## ABOUT THIS TASK
Copy every line from the records that holds the word "True".

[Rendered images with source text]
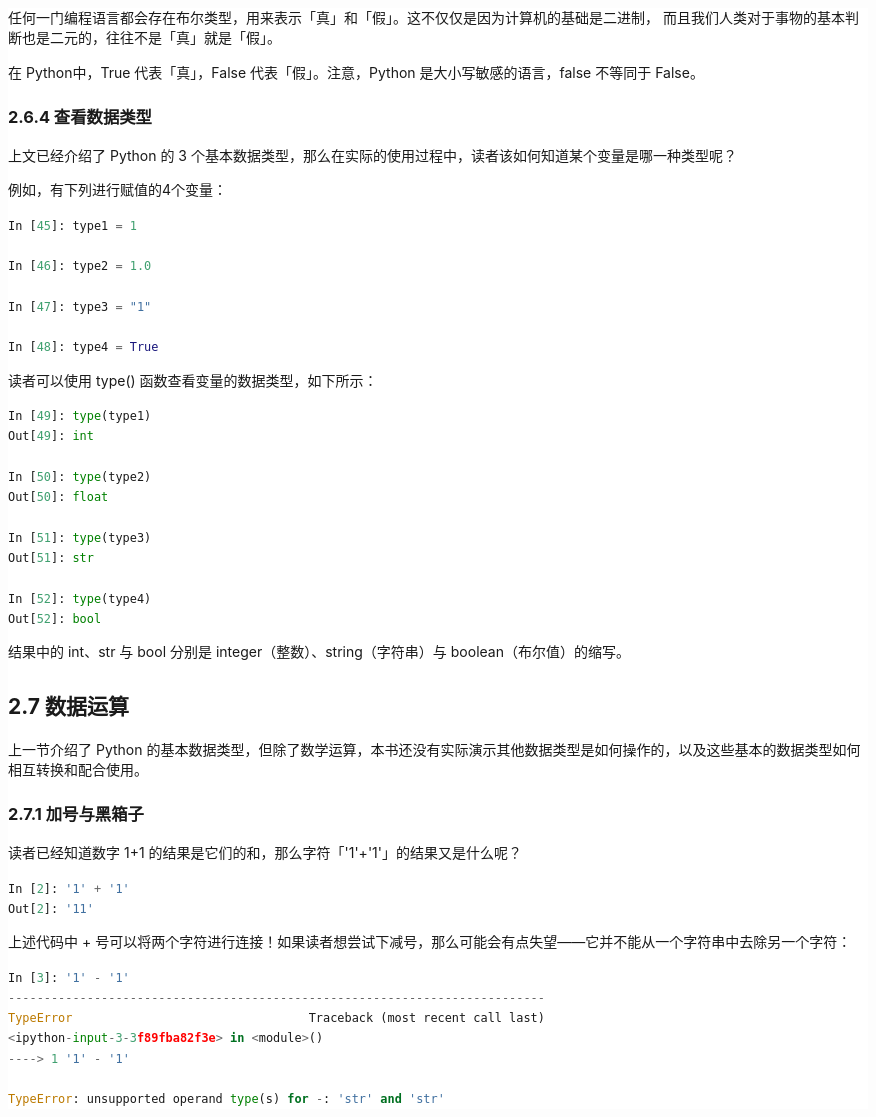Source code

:任何一门编程语言都会存在布尔类型，用来表示「真」和「假」。这不仅仅是因为计算机的基础是二进制，
而且我们人类对于事物的基本判断也是二元的，往往不是「真」就是「假」。

在 Python中，True 代表「真」，False 代表「假」。注意，Python 是大小写敏感的语言，false 不等同于 False。


### 2.6.4 查看数据类型

上文已经介绍了 Python 的 3 个基本数据类型，那么在实际的使用过程中，读者该如何知道某个变量是哪一种类型呢？

例如，有下列进行赋值的4个变量：

```python
In [45]: type1 = 1

In [46]: type2 = 1.0

In [47]: type3 = "1"

In [48]: type4 = True
```

读者可以使用 type() 函数查看变量的数据类型，如下所示：

```python
In [49]: type(type1)
Out[49]: int

In [50]: type(type2)
Out[50]: float

In [51]: type(type3)
Out[51]: str

In [52]: type(type4)
Out[52]: bool
```

结果中的 int、str 与 bool 分别是 integer（整数）、string（字符串）与 boolean（布尔值）的缩写。


## 2.7 数据运算

上一节介绍了 Python 的基本数据类型，但除了数学运算，本书还没有实际演示其他数据类型是如何操作的，以及这些基本的数据类型如何相互转换和配合使用。

### 2.7.1 加号与黑箱子

读者已经知道数字 1+1 的结果是它们的和，那么字符「'1'+'1'」的结果又是什么呢？

```python
In [2]: '1' + '1'
Out[2]: '11'
```

上述代码中 + 号可以将两个字符进行连接！如果读者想尝试下减号，那么可能会有点失望——它并不能从一个字符串中去除另一个字符：

```python
In [3]: '1' - '1'
---------------------------------------------------------------------------
TypeError                                 Traceback (most recent call last)
<ipython-input-3-3f89fba82f3e> in <module>()
----> 1 '1' - '1'

TypeError: unsupported operand type(s) for -: 'str' and 'str'
```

## EXPECTED ANSWER
在 Python中，True 代表「真」，False 代表「假」。注意，Python 是大小写敏感的语言，false 不等同于 False。
In [48]: type4 = True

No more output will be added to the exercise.